Egerton had previously played Elton John and Eddie the Eagle in biopics modelled after their lives, demonstrating somewhat of a knack for creating convincing performances based on real people. However, according to Rogers, he wasn't immediately convinced that he was the right person for the role: mainly because he looks nothing like him.
"My initial thought was this guy doesn’t look anything like me," Rogers tells us, laughing. "But he's a great actor. I’d already seen him play Elton John, and I went to see The Kingsman. He’s brilliant in The Kingsman – Oh my god! He’s like Jason Bourne or something. So, I said, ‘Wow, this is going to be an exciting movie.’"
Rogers met with the actor on Zoom to let Egerton get to know him a little better and offered some more information about his life. And consulting with Egerton wasn't his only input into the film. Together with Pajitnov, the pair gave the filmmakers insight into what Russia was like to visit at the time, hoping it would pay off in the finished movie.

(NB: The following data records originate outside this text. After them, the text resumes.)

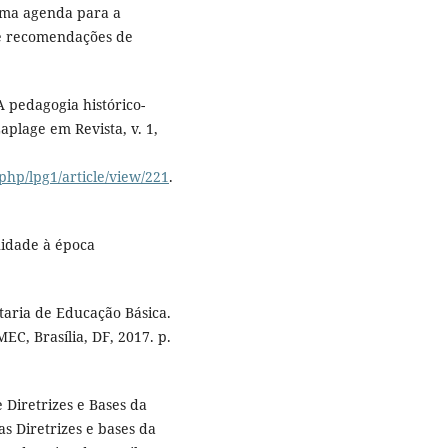
ma agenda para a
 e recomendações de
 pedagogia histórico-
aplage em Revista, v. 1,
php/lpg1/article/view/221
.
uidade à época
taria de Educação Básica.
EC, Brasília, DF, 2017. p.
 Diretrizes e Bases da
s Diretrizes e bases da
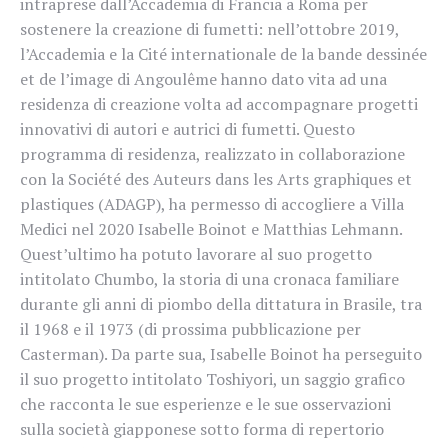
intraprese dall’Accademia di Francia a Roma per
sostenere la creazione di fumetti: nell’ottobre 2019,
l’Accademia e la Cité internationale de la bande dessinée
et de l’image di Angoulême hanno dato vita ad una
residenza di creazione volta ad accompagnare progetti
innovativi di autori e autrici di fumetti. Questo
programma di residenza, realizzato in collaborazione
con la Société des Auteurs dans les Arts graphiques et
plastiques (ADAGP), ha permesso di accogliere a Villa
Medici nel 2020 Isabelle Boinot e Matthias Lehmann.
Quest’ultimo ha potuto lavorare al suo progetto
intitolato Chumbo, la storia di una cronaca familiare
durante gli anni di piombo della dittatura in Brasile, tra
il 1968 e il 1973 (di prossima pubblicazione per
Casterman). Da parte sua, Isabelle Boinot ha perseguito
il suo progetto intitolato Toshiyori, un saggio grafico
che racconta le sue esperienze e le sue osservazioni
sulla società giapponese sotto forma di repertorio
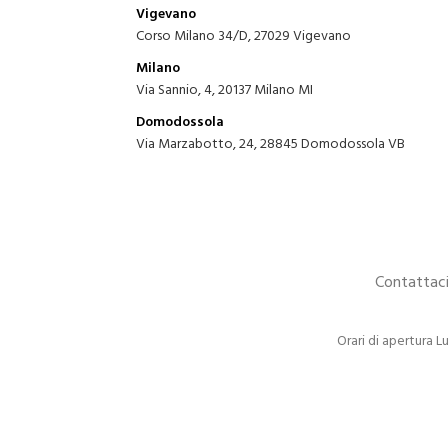
Vigevano
Corso Milano 34/D, 27029 Vigevano
Milano
Via Sannio, 4, 20137 Milano MI
Domodossola
Via Marzabotto, 24, 28845 Domodossola VB
Contattaci
Orari di apertura 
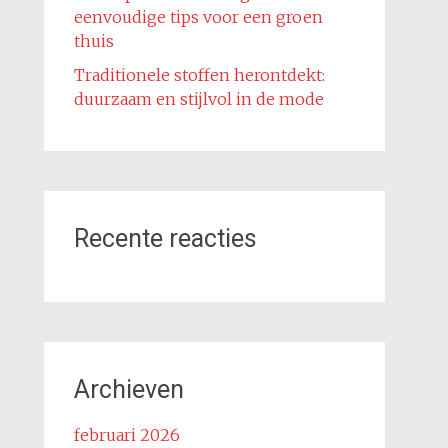
eenvoudige tips voor een groen
thuis
Traditionele stoffen herontdekt:
duurzaam en stijlvol in de mode
Recente reacties
Archieven
februari 2026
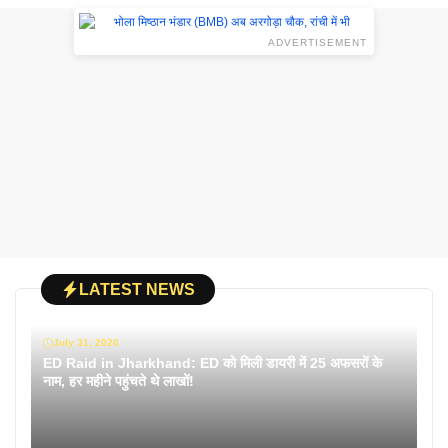
ADVERTISEMENT
LATEST NEWS
July 31, 2026
ED Raid in Jharkhand: ED को मिली डायरी में 25 अफसरों के
नाम, हर महीने पहुंचते थे लाखों!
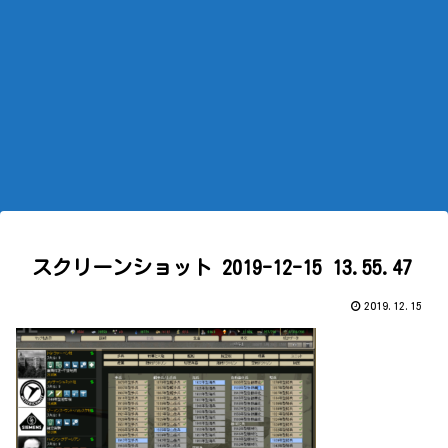
スクリーンショット 2019-12-15 13.55.47
2019.12.15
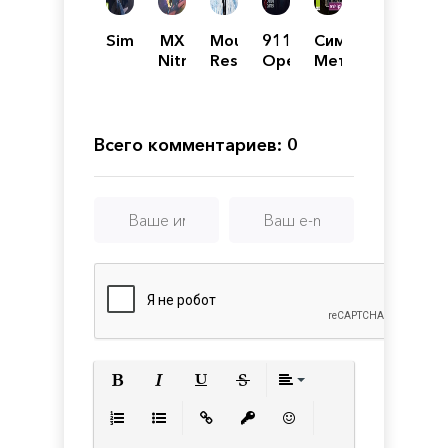
SimAirport
MX
Mountain
911
Симулятор
Nitro:
Rescue
Operator
Метро
Unleashed
Simulator
Всего комментариев: 0
Полужирный
Курсив
Подчеркнутый
Зачеркнутый
Выравнивани
Нумерованный список
Маркированный список
Вставить ссылку
Вставить защищенную с
Вставить смайлик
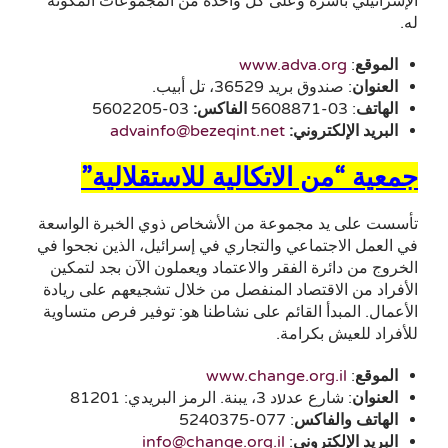
الإسرائيلي بأسره وعلى كل واحدة من المجموعات المكونة
له.
الموقع
:
www.adva.org
العنوان
: صندوق بريد 36529، تل أبيب.
الهاتف
: 03-5608871
الفاكس:
03-5602205
البريد الإلكتروني:
advainfo@bezeqint.net
جمعية “من الاتكالية للاستقلالية”
تأسست على يد مجموعة من الأشخاص ذوي الخبرة الواسعة
في العمل الاجتماعي والتجاري في إسرائيل، الذين نجحوا في
الخروج من دائرة الفقر والاعتماد ويعملون الآن بجد لتمكين
الأفراد من الاقتصاد المنفصل من خلال تشجيعهم على ريادة
الأعمال. المبدأ القائم على نشاطنا هو: توفير فرص متساوية
للأفراد للعيش بكرامة.
الموقع
:
www.change.org.il
العنوان
: شارع عدעد 3، يبنة. الرمز البريدي: 81201
الهاتف
والفاكس
: 077-5240375
البريد الإلكتروني
:
info@change.org.il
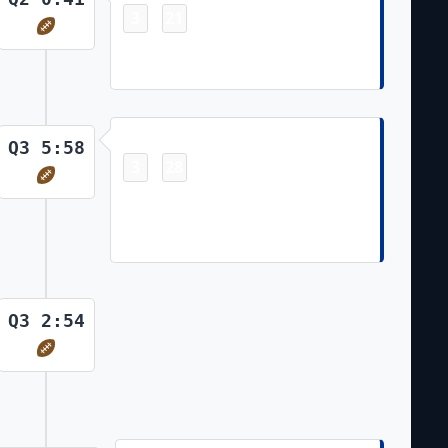
3
21
-
Mack Hollins 7 Yd pass from Josh
Allen (Tyler Bass Kick)
Touchdown
Q3 5:58
3
28
-
Amari Cooper pass from Josh Allen,
lateral to Josh Allen for 7 Yd
Touchdown (Tyler Bass Kick)
Q3 2:54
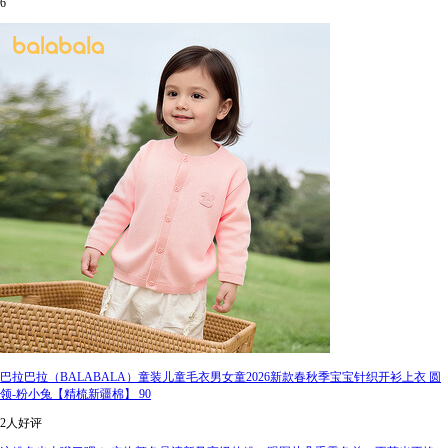
6
巴拉巴拉（BALABALA）童装儿童毛衣男女童2026新款春秋季宝宝针织开衫上衣 圆
领-粉小兔【精梳新疆棉】 90
2人好评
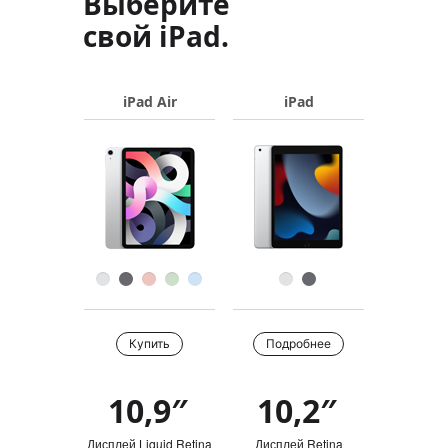
Выберите
свой iPad.
iPad Air
iPad
Название
продукта
Изображения
Цвет
Купить
Купить
Подробнее
10,9″
10,2″
Обзор
Дисплей Liquid Retina
Дисплей Retina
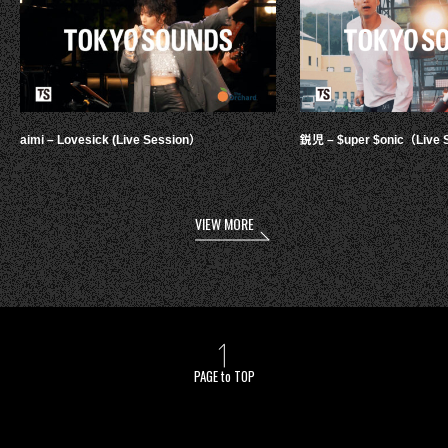
aimi – Lovesick (Live Session）
鋭児 – $uper $onic（Live 
VIEW MORE
PAGE to TOP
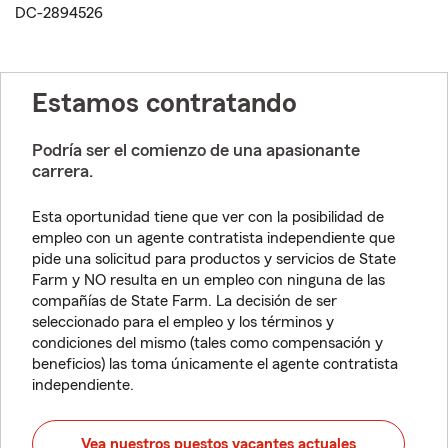
DC-2894526
Estamos contratando
Podría ser el comienzo de una apasionante
carrera.
Esta oportunidad tiene que ver con la posibilidad de
empleo con un agente contratista independiente que
pide una solicitud para productos y servicios de State
Farm y NO resulta en un empleo con ninguna de las
compañías de State Farm. La decisión de ser
seleccionado para el empleo y los términos y
condiciones del mismo (tales como compensación y
beneficios) las toma únicamente el agente contratista
independiente.
Vea nuestros puestos vacantes actuales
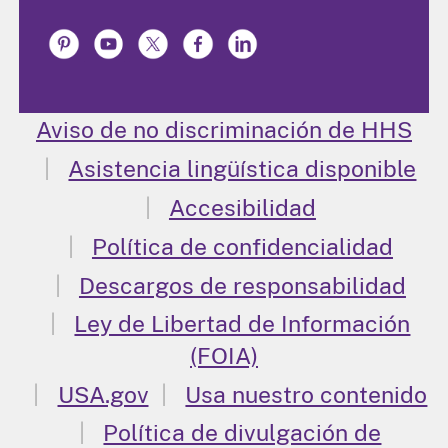
Aviso de no discriminación de HHS
Asistencia lingüística disponible
Accesibilidad
Política de confidencialidad
Descargos de responsabilidad
Ley de Libertad de Información
(FOIA)
USA.gov
Usa nuestro contenido
Política de divulgación de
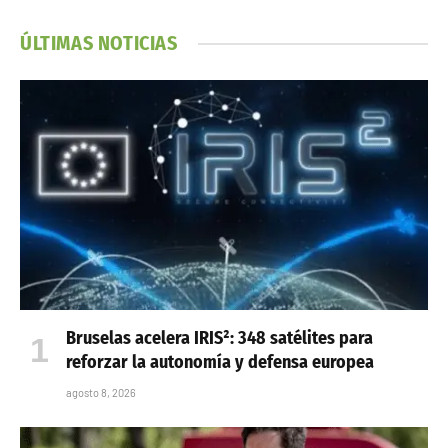
ÚLTIMAS NOTICIAS
Bruselas acelera IRIS²: 348 satélites para
reforzar la autonomía y defensa europea
agosto 8, 2026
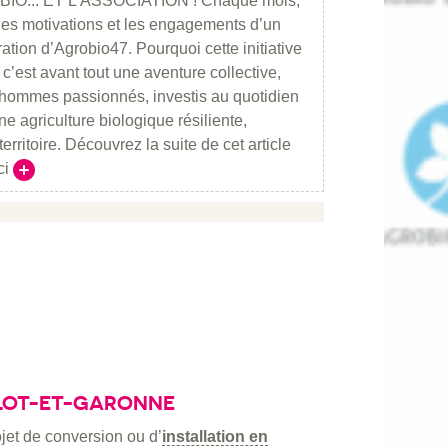
IO... ET L'ASSOCIATION ! Chaque mois,
 les motivations et les engagements d’un
tion d’Agrobio47. Pourquoi cette initiative
c’est avant tout une aventure collective,
 hommes passionnés, investis au quotidien
e agriculture biologique résiliente,
erritoire. Découvrez la suite de cet article
ci
Lire la suite
 LOT-ET-GARONNE
jet de conversion ou d’
installation en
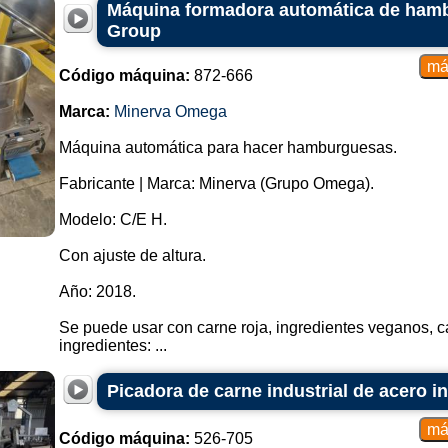
Máquina formadora automática de ham
Group
Código máquina:
872-666
Marca:
Minerva Omega
Máquina automática para hacer hamburguesas.
Fabricante | Marca: Minerva (Grupo Omega).
Modelo: C/E H.
Con ajuste de altura.
Año: 2018.
Se puede usar con carne roja, ingredientes veganos, c
ingredientes: ...
Picadora de carne industrial de acero i
Código máquina:
526-705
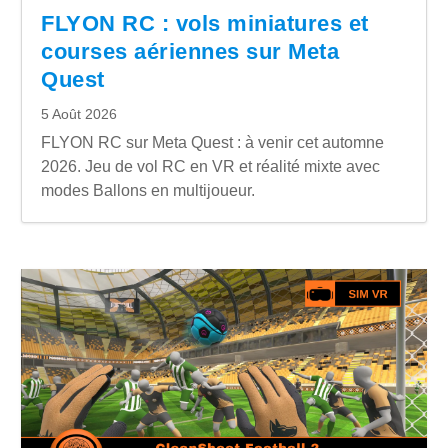
FLYON RC : vols miniatures et
courses aériennes sur Meta
Quest
5 Août 2026
FLYON RC sur Meta Quest : à venir cet automne
2026. Jeu de vol RC en VR et réalité mixte avec
modes Ballons en multijoueur.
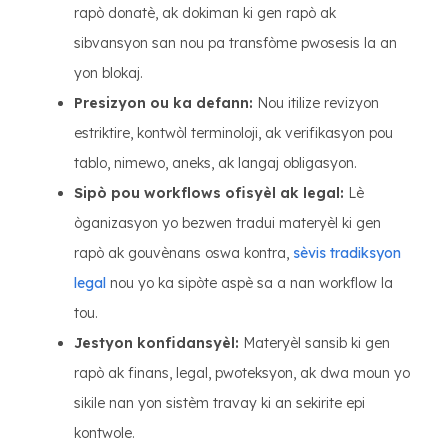
rapò donatè, ak dokiman ki gen rapò ak
sibvansyon san nou pa transfòme pwosesis la an
yon blokaj.
Presizyon ou ka defann:
Nou itilize revizyon
estriktire, kontwòl terminoloji, ak verifikasyon pou
tablo, nimewo, aneks, ak langaj obligasyon.
Sipò pou workflows ofisyèl ak legal:
Lè
òganizasyon yo bezwen tradui materyèl ki gen
rapò ak gouvènans oswa kontra,
sèvis tradiksyon
legal
nou yo ka sipòte aspè sa a nan workflow la
tou.
Jestyon konfidansyèl:
Materyèl sansib ki gen
rapò ak finans, legal, pwoteksyon, ak dwa moun yo
sikile nan yon sistèm travay ki an sekirite epi
kontwole.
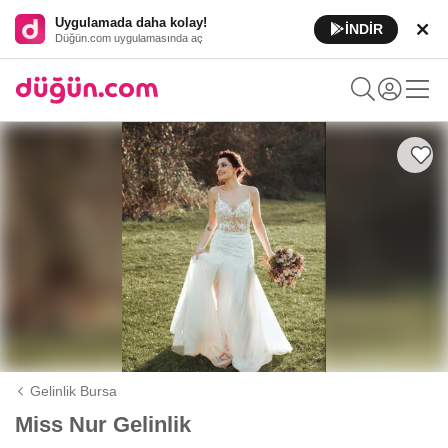
Uygulamada daha kolay!
İNDİR
Düğün.com uygulamasında aç
Gelinlik Bursa
Miss Nur Gelinlik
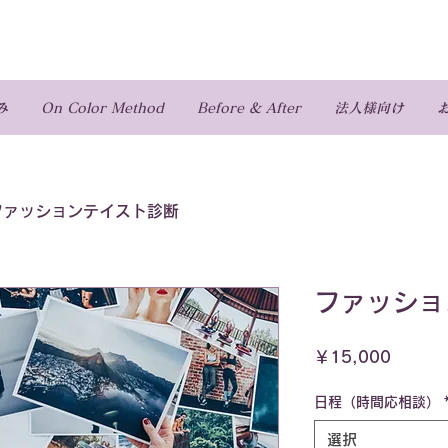
み
On Color Method
Before & After
法人様向け
ファッションテイスト診断
ファッショ
価
￥15,000
格
日程（時間応相談）
選択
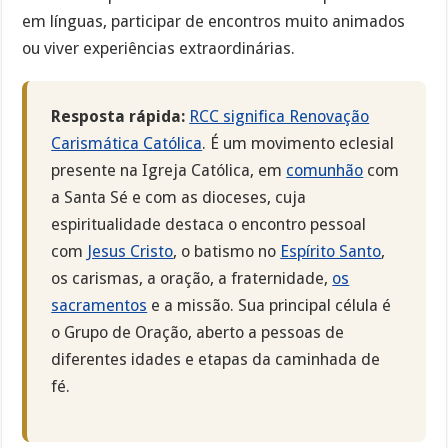
em línguas, participar de encontros muito animados
ou viver experiências extraordinárias.
Resposta rápida:
RCC significa Renovação
Carismática Católica
. É um movimento eclesial
presente na Igreja Católica, em
comunhão
com
a Santa Sé e com as dioceses, cuja
espiritualidade destaca o encontro pessoal
com
Jesus Cristo
, o batismo no
Espírito Santo
,
os carismas, a oração, a fraternidade,
os
sacramentos
e a missão. Sua principal célula é
o Grupo de Oração, aberto a pessoas de
diferentes idades e etapas da caminhada de
fé.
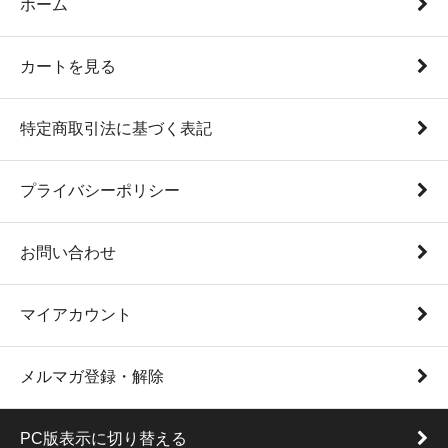
ホーム
カートを見る
特定商取引法に基づく表記
プライバシーポリシー
お問い合わせ
マイアカウント
メルマガ登録・解除
PC版表示に切り替える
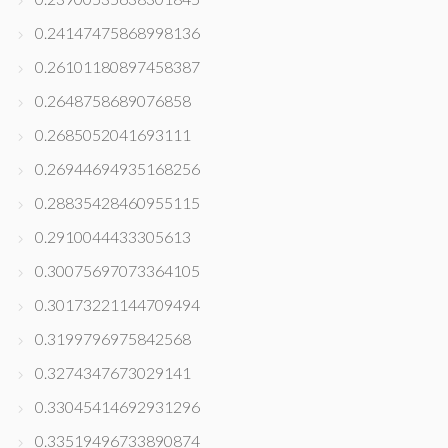
0.24147475868998136
0.26101180897458387
0.2648758689076858
0.2685052041693111
0.26944694935168256
0.28835428460955115
0.2910044433305613
0.30075697073364105
0.30173221144709494
0.3199796975842568
0.3274347673029141
0.33045414692931296
0.33519496733890874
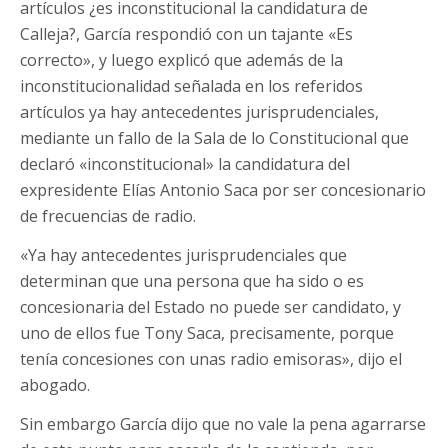
artículos ¿es inconstitucional la candidatura de
Calleja?, García respondió con un tajante «Es
correcto», y luego explicó que además de la
inconstitucionalidad señalada en los referidos
artículos ya hay antecedentes jurisprudenciales,
mediante un fallo de la Sala de lo Constitucional que
declaró «inconstitucional» la candidatura del
expresidente Elías Antonio Saca por ser concesionario
de frecuencias de radio.
«Ya hay antecedentes jurisprudenciales que
determinan que una persona que ha sido o es
concesionaria del Estado no puede ser candidato, y
uno de ellos fue Tony Saca, precisamente, porque
tenía concesiones con unas radio emisoras», dijo el
abogado.
Sin embargo García dijo que no vale la pena agarrarse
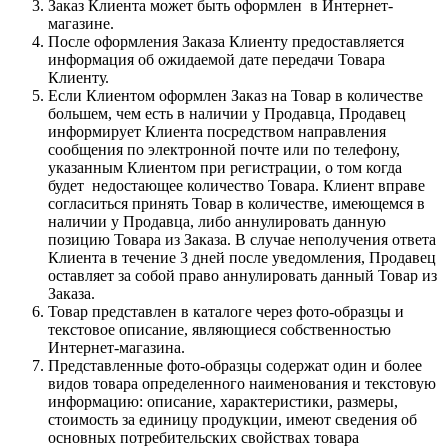
Заказ Клиента может быть оформлен в Интернет-
магазине.
После оформления Заказа Клиенту предоставляется
информация об ожидаемой дате передачи Товара
Клиенту.
Если Клиентом оформлен Заказ на Товар в количестве
большем, чем есть в наличии у Продавца, Продавец
информирует Клиента посредством направления
сообщения по электронной почте или по телефону,
указанным Клиентом при регистрации, о том когда
будет недостающее количество Товара. Клиент вправе
согласиться принять Товар в количестве, имеющемся в
наличии у Продавца, либо аннулировать данную
позицию Товара из Заказа. В случае неполучения ответа
Клиента в течение 3 дней после уведомления, Продавец
оставляет за собой право аннулировать данный Товар из
Заказа.
Товар представлен в каталоге через фото-образцы и
текстовое описание, являющиеся собственностью
Интернет-магазина.
Представленные фото-образцы содержат один и более
видов товара определенного наименования и текстовую
информацию: описание, характеристики, размеры,
стоимость за единицу продукции, имеют сведения об
основных потребительских свойствах товара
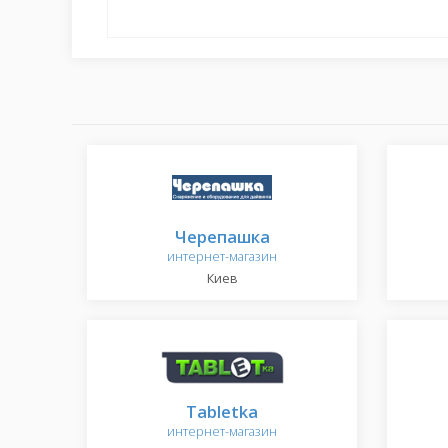
Черепашка
интернет-магазин
Киев
Tabletka
интернет-магазин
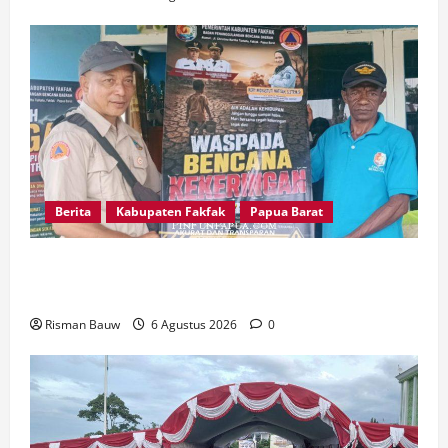
Berita
Kabupaten Fakfak
Papua Barat
Kepala Kampung Otoweri Apresiasi Langkah
BPBD Fakfak Edukasi Warga Hadapi Kekeringan
Risman Bauw
6 Agustus 2026
0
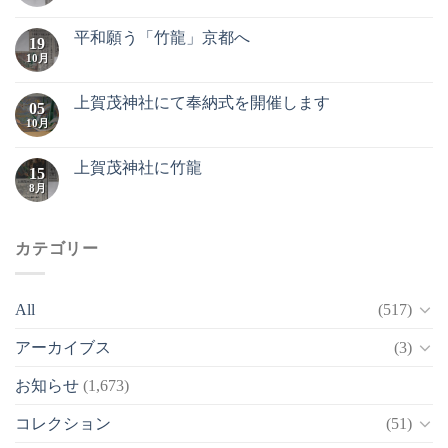
平和願う「竹龍」京都へ
19
10月
上賀茂神社にて奉納式を開催します
05
10月
上賀茂神社に竹龍
15
8月
カテゴリー
All
(517)
アーカイブス
(3)
お知らせ
(1,673)
コレクション
(51)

"I really wanted to get them to get the feeling of the Soviet Union across," says Rogers. "Because it is kind of like going to North Korea today and sneaking into a ministry. You could easily end up in prison or breaking some law. And the people in the ministry and Alexey were all breaking laws by talking to me, so under those conditions, all of us are breaking laws and somehow, I managed to escape without ending up in a Gulag. I think that was brilliant the way they got it across. Of course, they’re squeezing a year and a half of my life into two hours, so they have to speed things up a lot. It was like watching my life in fast forward."
If you want to watch Tetris, it will be available to stream on Apple TV+ from the 31st March.